SmartCrowd’s Ahmed echoed this sentiment, urging fellow founders to prioritize fit over finance. “First, and I can’t stress this enough, don’t just look at the deal size,” he said. “It’s tempting, especially if you’ve been in the trenches for years, but an acquisition should be about fit, not just finance. These decisions are never easy, and they shouldn’t be. My advice to founders is to look beyond the numbers and ask: Does this partner align with our mission and values? Can they help us scale better or faster than we could alone? Will this be a win for our users and our team?” 

From Ahmed’s perspective, the move was thus not about stepping away—it was about scaling up with the right partner. “We saw an opportunity to amplify our impact, stay true to our mission, and deliver even more value to our users. But that only works if there’s deep cultural and strategic alignment. You need to be crystal clear on your long-term vision and brutally honest about what it will take to get there.” 

Ahmed also emphasized the importance of purpose and alignment in any acquisition.
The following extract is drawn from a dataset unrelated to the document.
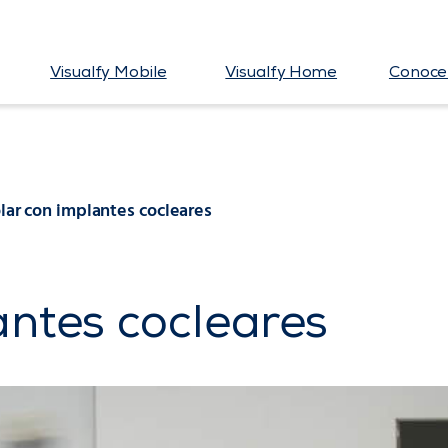
Visualfy Mobile
Visualfy Home
Conoce 
lar con implantes cocleares
antes cocleares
If the deal unlocks real value, he said, it’s worth pursuing—but not at the expense of core values or long-term vision. “Take the time to ask hard questions,” he said. “Surround yourself with experienced advisors who’ve been through it before. A well-timed and well-aligned acquisition can become a powerful catalyst. But you’ve got to be thoughtful, honest, and unwilling to compromise on what matters most.” 

Pictured in the lead image are, from left to right, Nawy CEO Mostafa ElBeltagy and SmartCrowd CEO Riz Ahmed. Image courtesy Nawy.